7 minute read

There's an old adage among geeks that goes something like, "Never underestimate the bandwidth of a station wagon packed full of tape drives travelling at high speeds across a desert." It appears that the same can be held true of snails harnessed to DVD-wheels, which are faster than ADSL, as well as the controversial RFC 1149, A Standard for the Transmission of IP Datagrams on Avian Carriers.

There's a point to this, which is that most development workers have come to take Net access as a given, but in many countries receiving ICT-earmarked aid, there may be any number of hurdles to get over (including basic electrification).

I had to overcome this assumption as an ICT volunteer in Jamaica was being disconnected. I had no Internet at home [1], and no Internet in most of the school labs that I was visiting, or if any, shared dialup at a blazing 33.6 (bad wiring), and when you're spending the day in a converted shipping container with no A/C in the Jamaican heat with a lot of computers, sitting around waiting for your virus-software and anti-spyware tools to download is not an easy thing.

These hassles led to my side-projects, which ended up being my lasting legacies. I'll leave my magic done with the local cell phone systems for a different topic, but for now let me focus on the problems of downloading files.

I started out with a CD R/W of my favorite tools, which contained a hacker's-delight of tools, registry editors, virus removers and anti-virus programs, anti-spyware, common drivers needed, ethernet-snooping software, network analysis junk -- basically a mix of everything I ever had thought "if only I had...." during a school visit, and results of brainstorming with my coworkers. It came to include a few floppies for those times that the CD drive was dead of course, but it wasn't very useful outside of my hands.

Lab managers began to ask if I could leave a copy of it with them, and this struck me as a great idea, until I got home later that night and started thinking of scenarios where they destroyed their registry, deep-erased their hard drive, or changed word documents to be opened by the calculator or something like that.

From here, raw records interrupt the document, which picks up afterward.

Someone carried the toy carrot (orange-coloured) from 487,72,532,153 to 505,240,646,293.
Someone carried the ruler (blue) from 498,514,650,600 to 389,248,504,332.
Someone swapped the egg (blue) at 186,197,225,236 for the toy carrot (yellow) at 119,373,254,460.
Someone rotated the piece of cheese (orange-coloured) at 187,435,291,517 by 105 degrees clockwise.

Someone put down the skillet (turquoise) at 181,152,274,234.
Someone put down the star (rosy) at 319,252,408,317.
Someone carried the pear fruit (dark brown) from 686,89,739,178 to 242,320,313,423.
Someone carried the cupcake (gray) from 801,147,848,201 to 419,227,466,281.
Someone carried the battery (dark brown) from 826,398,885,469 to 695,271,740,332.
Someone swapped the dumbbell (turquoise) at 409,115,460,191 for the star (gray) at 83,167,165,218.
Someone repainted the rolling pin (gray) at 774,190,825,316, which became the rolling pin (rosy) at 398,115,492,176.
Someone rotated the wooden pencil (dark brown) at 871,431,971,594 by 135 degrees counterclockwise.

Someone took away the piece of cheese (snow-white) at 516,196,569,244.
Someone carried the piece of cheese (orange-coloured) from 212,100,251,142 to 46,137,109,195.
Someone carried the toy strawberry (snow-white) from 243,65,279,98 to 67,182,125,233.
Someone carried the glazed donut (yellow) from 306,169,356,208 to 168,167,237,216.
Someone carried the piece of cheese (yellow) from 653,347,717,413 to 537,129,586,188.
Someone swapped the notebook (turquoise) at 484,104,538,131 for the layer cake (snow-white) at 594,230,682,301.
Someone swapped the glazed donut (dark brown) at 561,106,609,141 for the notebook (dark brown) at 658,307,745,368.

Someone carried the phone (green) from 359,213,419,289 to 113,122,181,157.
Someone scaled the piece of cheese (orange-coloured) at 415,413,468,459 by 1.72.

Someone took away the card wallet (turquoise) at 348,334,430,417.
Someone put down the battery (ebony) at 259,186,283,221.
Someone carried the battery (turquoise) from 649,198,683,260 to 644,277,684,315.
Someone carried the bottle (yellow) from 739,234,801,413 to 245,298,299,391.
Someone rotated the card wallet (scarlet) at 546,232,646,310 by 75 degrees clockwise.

So I gave the CD a UI. It's continued to make itself useful even back in the states as my one-stop tool CD for PC troubleshooting, although it's been morphed to a form almost anathema to its existance, a website.[2]

My other project developed out of this, for those not-so-rare occasions that a duppy (Jamaican ghost) was 'pon the computer, and Windows just wouldn't even think about booting -- so I started carrying around a Knoppix bootable Linux CD -- pop it in, reboot, and you're running Linux. This is pretty fun, except kinda useless by itself, so I remastered Knoppix into a Jamaican-Education version, focusing the software on useful games and programs for educational environments, and burned a local copy of the entire Ministry of Education website into it, with all of its multi-meg curricula guide PDFs.

The Knoppix remaster had limited success, though the USAID education project took up distribution of it, but the SchoolTools CD became a popular item around the office and more advanced school labs we visited.

This is all a very long-winded way to make the point that in development, ICT practices have to be revisted. Sure, wikis and blogs and all these wonderful web tools and hosted services are great, but they are rarely as widely relevant as we'd like to think. Still in 2006, a paltry percentage of the world's population has ever been online (I think only 2/3rds has ever made or received a phone call!). This means that we should continue to think about options for the disconnected world (and, for the ICT standpoint, what to do with a computer but no Internet).

Perhaps, though, snails with DVDs might not be the right method (for purely security and data integrity issues, not to mention salt in the data path).

[1] We got on the waitlist for a landline phone and discovered that it was estimated at a 9 year wait, 9 years being the probable time of someone dieing or moving out of our area, the switching circuit was full.

[2] To be fair, it also has a semi-permanent place on my thumbdrive.